_WHAT THIS TASK INVOLVES_
Format the records from the start through the line containing "city: Nordiyya" as a numbered list, leaving out any blank lines.
• • • • •
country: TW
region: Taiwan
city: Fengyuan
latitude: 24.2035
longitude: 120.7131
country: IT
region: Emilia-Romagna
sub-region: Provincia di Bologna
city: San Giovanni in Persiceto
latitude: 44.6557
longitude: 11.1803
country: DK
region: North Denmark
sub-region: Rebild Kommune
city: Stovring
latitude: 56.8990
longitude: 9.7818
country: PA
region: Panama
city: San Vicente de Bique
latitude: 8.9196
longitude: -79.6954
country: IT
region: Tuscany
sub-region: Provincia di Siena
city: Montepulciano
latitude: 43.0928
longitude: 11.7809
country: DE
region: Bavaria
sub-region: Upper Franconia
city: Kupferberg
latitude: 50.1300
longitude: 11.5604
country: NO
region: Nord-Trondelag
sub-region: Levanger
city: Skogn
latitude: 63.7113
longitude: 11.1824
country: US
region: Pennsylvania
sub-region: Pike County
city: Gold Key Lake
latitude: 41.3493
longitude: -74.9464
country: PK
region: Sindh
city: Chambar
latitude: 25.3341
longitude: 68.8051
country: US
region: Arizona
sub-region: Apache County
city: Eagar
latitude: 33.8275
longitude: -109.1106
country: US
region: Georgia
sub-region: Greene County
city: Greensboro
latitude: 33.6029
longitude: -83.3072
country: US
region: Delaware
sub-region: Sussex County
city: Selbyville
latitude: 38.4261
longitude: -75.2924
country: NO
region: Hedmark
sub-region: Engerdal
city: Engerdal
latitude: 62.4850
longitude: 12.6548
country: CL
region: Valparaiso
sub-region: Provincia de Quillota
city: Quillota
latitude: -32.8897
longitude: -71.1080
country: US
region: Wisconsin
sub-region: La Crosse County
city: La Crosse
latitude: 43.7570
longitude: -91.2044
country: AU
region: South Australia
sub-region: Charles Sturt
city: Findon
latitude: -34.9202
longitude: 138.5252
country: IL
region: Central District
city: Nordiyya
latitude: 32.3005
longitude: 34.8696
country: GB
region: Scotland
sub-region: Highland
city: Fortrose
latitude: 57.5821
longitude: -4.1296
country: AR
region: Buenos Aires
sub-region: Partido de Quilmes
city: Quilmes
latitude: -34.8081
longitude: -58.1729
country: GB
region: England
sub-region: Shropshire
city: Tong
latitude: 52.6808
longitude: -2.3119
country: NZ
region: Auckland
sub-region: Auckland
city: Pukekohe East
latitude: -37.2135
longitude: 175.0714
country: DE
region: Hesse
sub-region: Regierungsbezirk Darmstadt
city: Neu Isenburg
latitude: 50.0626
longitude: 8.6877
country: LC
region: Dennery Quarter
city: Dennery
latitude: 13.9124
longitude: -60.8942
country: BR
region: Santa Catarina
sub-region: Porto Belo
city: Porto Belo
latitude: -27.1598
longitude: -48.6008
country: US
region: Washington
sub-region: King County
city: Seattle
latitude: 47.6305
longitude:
• • • • •
_RESULT OF THIS EXERCISE_
1. country: TW
2. region: Taiwan
3. city: Fengyuan
4. latitude: 24.2035
5. longitude: 120.7131
6. country: IT
7. region: Emilia-Romagna
8. sub-region: Provincia di Bologna
9. city: San Giovanni in Persiceto
10. latitude: 44.6557
11. longitude: 11.1803
12. country: DK
13. region: North Denmark
14. sub-region: Rebild Kommune
15. city: Stovring
16. latitude: 56.8990
17. longitude: 9.7818
18. country: PA
19. region: Panama
20. city: San Vicente de Bique
21. latitude: 8.9196
22. longitude: -79.6954
23. country: IT
24. region: Tuscany
25. sub-region: Provincia di Siena
26. city: Montepulciano
27. latitude: 43.0928
28. longitude: 11.7809
29. country: DE
30. region: Bavaria
31. sub-region: Upper Franconia
32. city: Kupferberg
33. latitude: 50.1300
34. longitude: 11.5604
35. country: NO
36. region: Nord-Trondelag
37. sub-region: Levanger
38. city: Skogn
39. latitude: 63.7113
40. longitude: 11.1824
41. country: US
42. region: Pennsylvania
43. sub-region: Pike County
44. city: Gold Key Lake
45. latitude: 41.3493
46. longitude: -74.9464
47. country: PK
48. region: Sindh
49. city: Chambar
50. latitude: 25.3341
51. longitude: 68.8051
52. country: US
53. region: Arizona
54. sub-region: Apache County
55. city: Eagar
56. latitude: 33.8275
57. longitude: -109.1106
58. country: US
59. region: Georgia
60. sub-region: Greene County
61. city: Greensboro
62. latitude: 33.6029
63. longitude: -83.3072
64. country: US
65. region: Delaware
66. sub-region: Sussex County
67. city: Selbyville
68. latitude: 38.4261
69. longitude: -75.2924
70. country: NO
71. region: Hedmark
72. sub-region: Engerdal
73. city: Engerdal
74. latitude: 62.4850
75. longitude: 12.6548
76. country: CL
77. region: Valparaiso
78. sub-region: Provincia de Quillota
79. city: Quillota
80. latitude: -32.8897
81. longitude: -71.1080
82. country: US
83. region: Wisconsin
84. sub-region: La Crosse County
85. city: La Crosse
86. latitude: 43.7570
87. longitude: -91.2044
88. country: AU
89. region: South Australia
90. sub-region: Charles Sturt
91. city: Findon
92. latitude: -34.9202
93. longitude: 138.5252
94. country: IL
95. region: Central District
96. city: Nordiyya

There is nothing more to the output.